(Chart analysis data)
Content starts

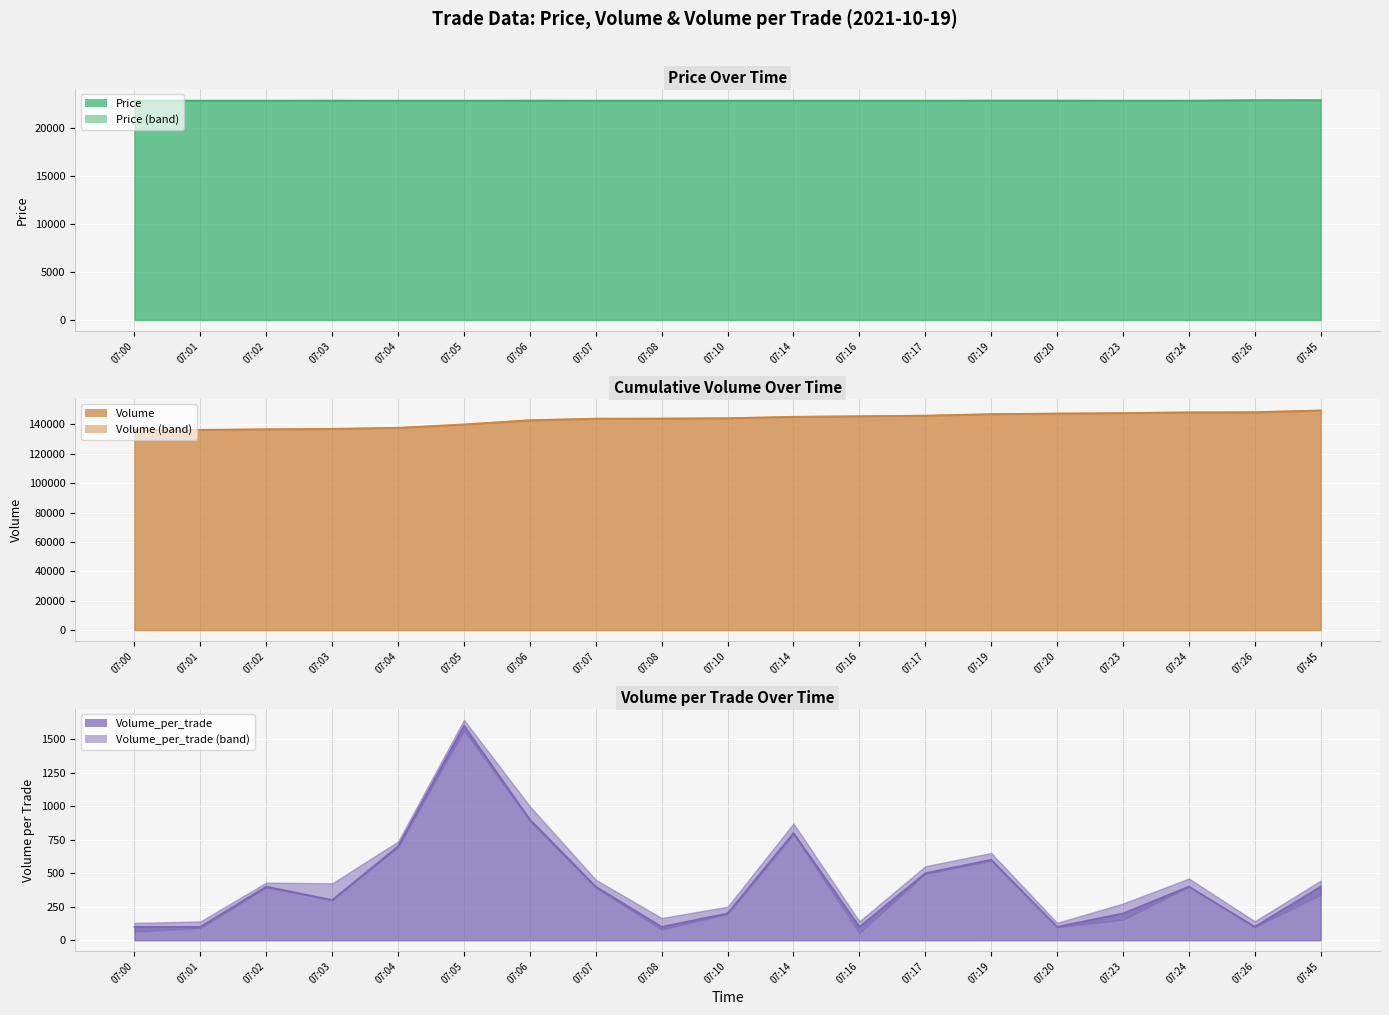

What is the minimum value shown in the chart?

100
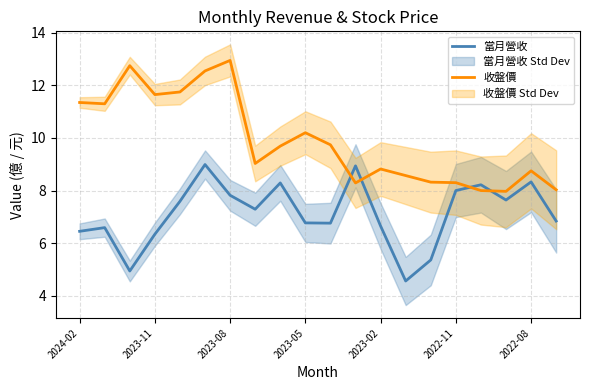

What is the minimum value for 收盤價?

8.0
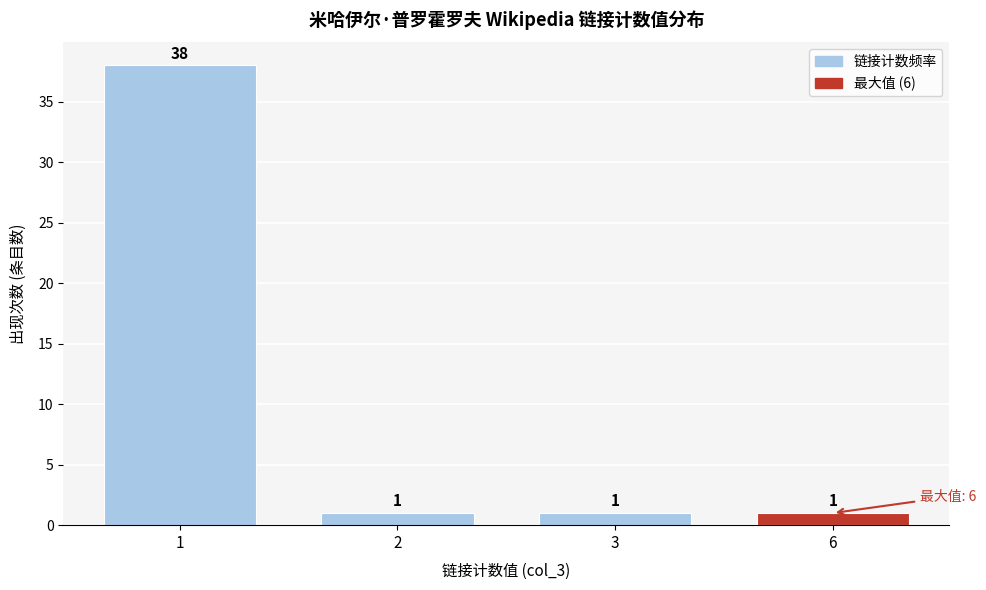

Reading right to left, transcribe all the data shown in this chart.

6=1	3=1	2=1	1=38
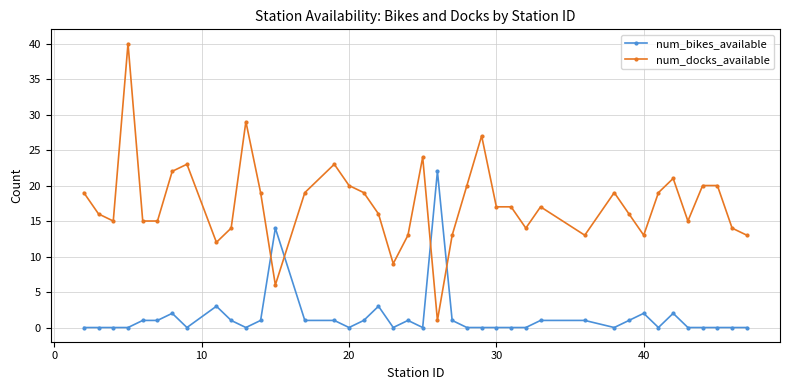

True or false: num_docks_available and num_bikes_available cross at least once.

True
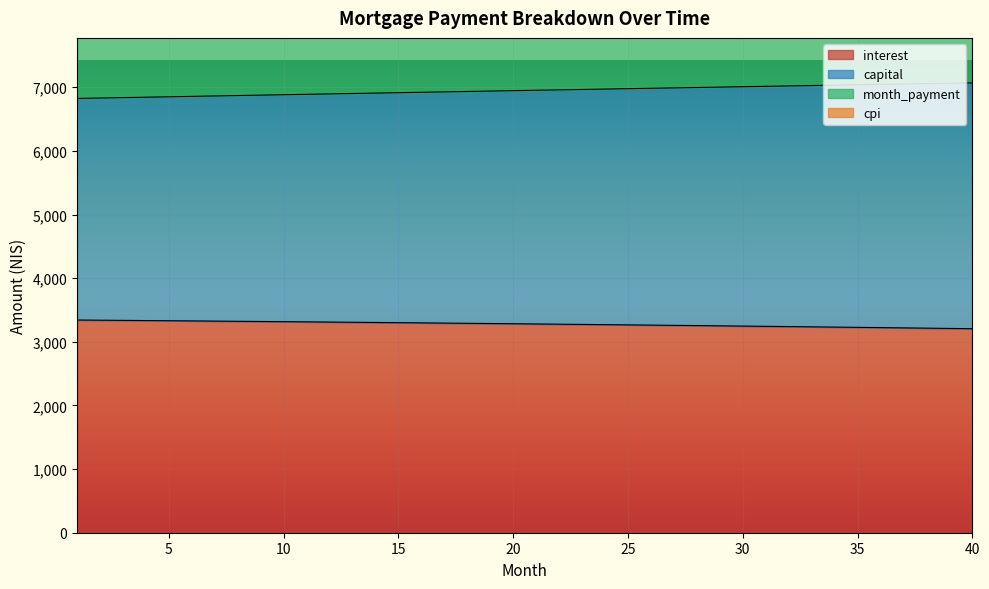

What are all the series names shown in the legend?

interest, capital, month_payment, cpi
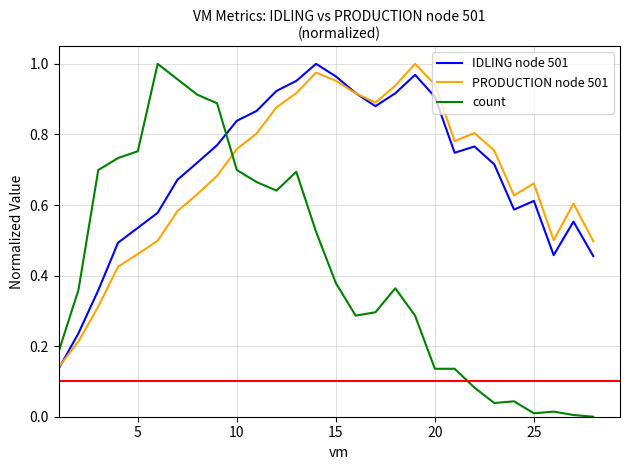

Which series has the widest spread of values?

count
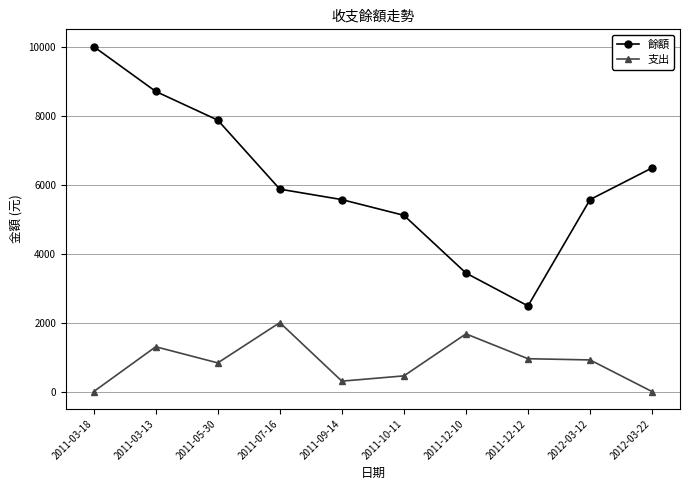

What is the value of the 支出 point at the 4th from the left?

2000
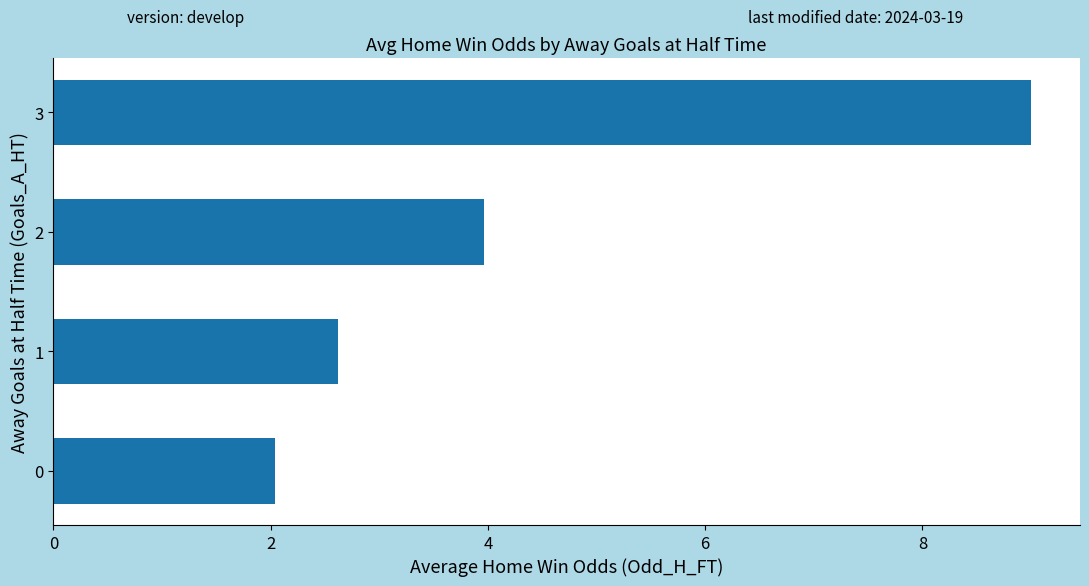

How many bars are there in total?

4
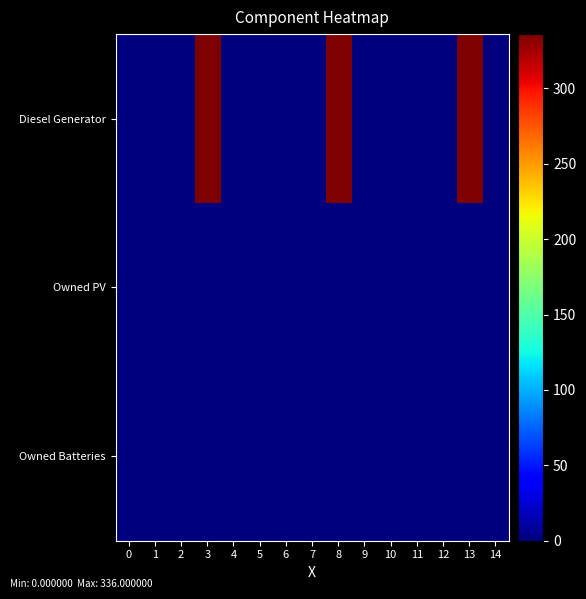

Reading left to right, what are all the values shown in this chart?

row_0: 0=0	1=0	2=0	3=336	4=0	5=0	6=0	7=0	8=336	9=0	10=0	11=0	12=0	13=336	14=0
row_1: 0=0	1=0	2=0	3=0	4=0	5=0	6=0	7=0	8=0	9=0	10=0	11=0	12=0	13=0	14=0
row_2: 0=0	1=0	2=0	3=0	4=0	5=0	6=0	7=0	8=0	9=0	10=0	11=0	12=0	13=0	14=0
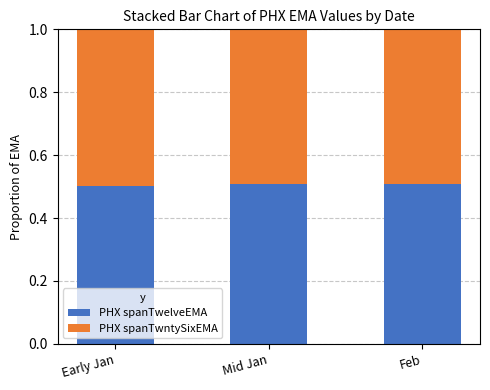

What is the highest value of the PHX spanTwelveEMA series?

0.5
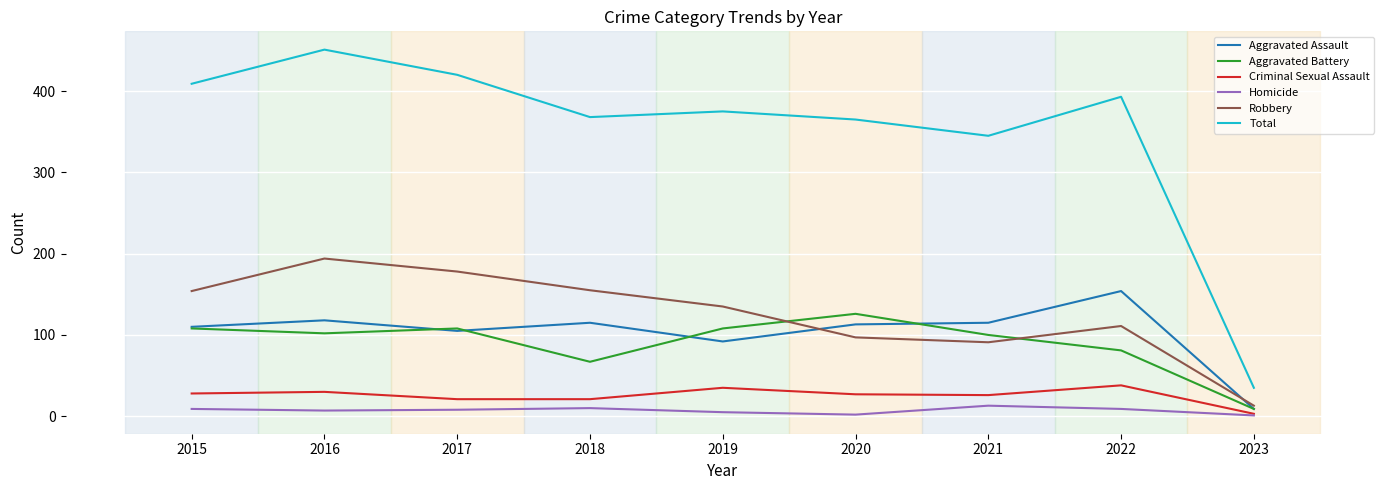

Which series changed the most between 2016 and 2022?

Robbery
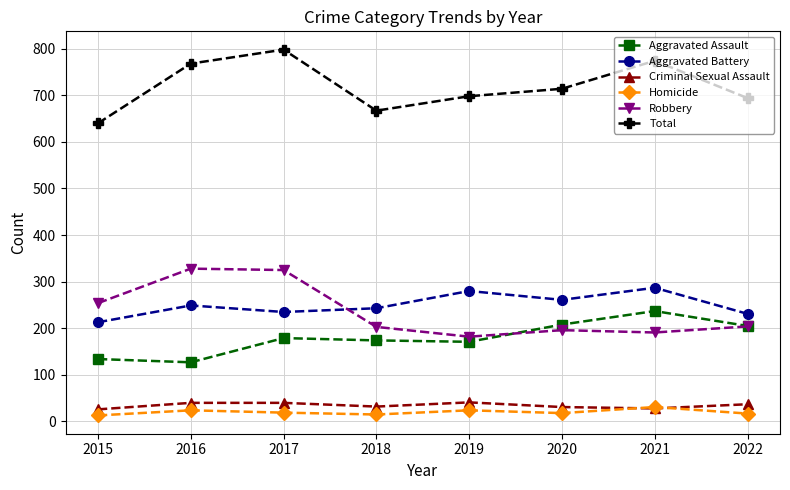

At 2018, list the series in order from largest to smallest.

Total, Aggravated Battery, Robbery, Aggravated Assault, Criminal Sexual Assault, Homicide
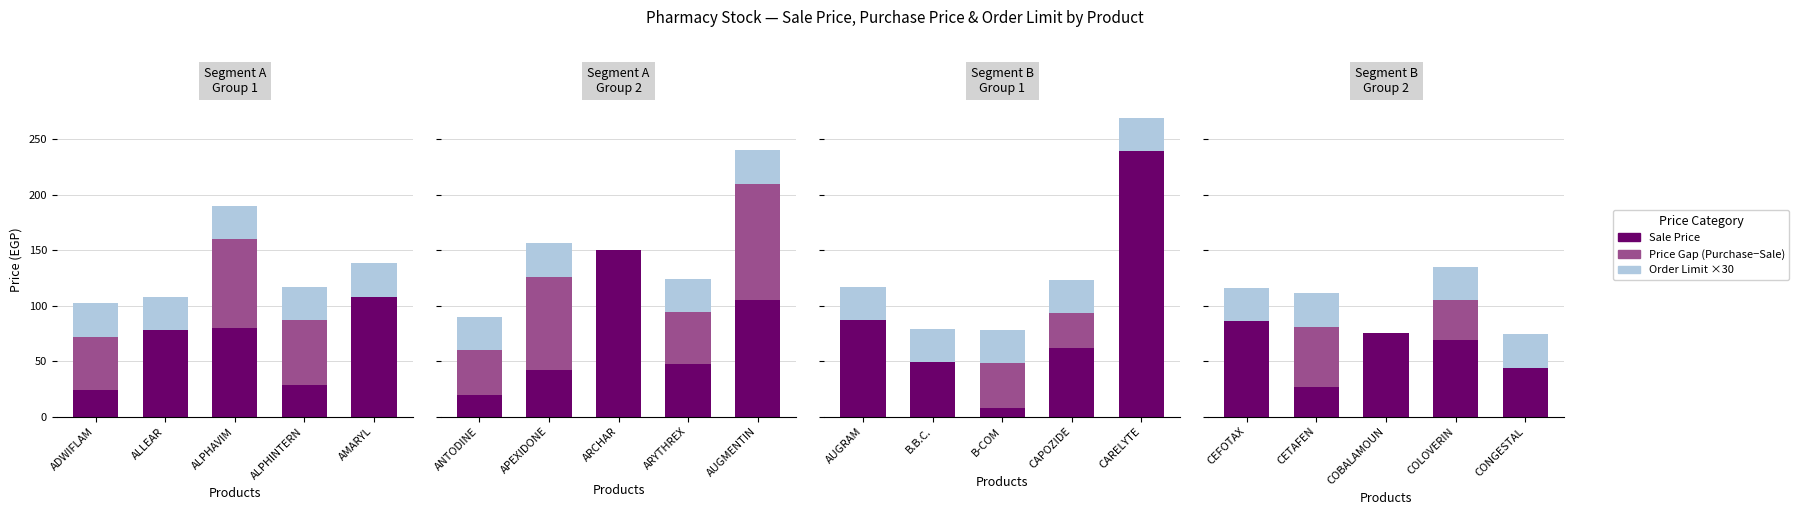

What position from the left is CONGESTAL?

5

Content ends

**What you will do**: Return every line of the items above verbatim, leaving out the pictures.

**Result**:
What is the minimum value shown in the chart?

100

What is the minimum value for 收盤價?

8.0

Reading right to left, transcribe all the data shown in this chart.

6=1	3=1	2=1	1=38

True or false: num_docks_available and num_bikes_available cross at least once.

True

What are all the series names shown in the legend?

interest, capital, month_payment, cpi

Which series has the widest spread of values?

count

What is the value of the 支出 point at the 4th from the left?

2000

How many bars are there in total?

4

Reading left to right, what are all the values shown in this chart?

row_0: 0=0	1=0	2=0	3=336	4=0	5=0	6=0	7=0	8=336	9=0	10=0	11=0	12=0	13=336	14=0
row_1: 0=0	1=0	2=0	3=0	4=0	5=0	6=0	7=0	8=0	9=0	10=0	11=0	12=0	13=0	14=0
row_2: 0=0	1=0	2=0	3=0	4=0	5=0	6=0	7=0	8=0	9=0	10=0	11=0	12=0	13=0	14=0

What is the highest value of the PHX spanTwelveEMA series?

0.5

Which series changed the most between 2016 and 2022?

Robbery

At 2018, list the series in order from largest to smallest.

Total, Aggravated Battery, Robbery, Aggravated Assault, Criminal Sexual Assault, Homicide

What position from the left is CONGESTAL?

5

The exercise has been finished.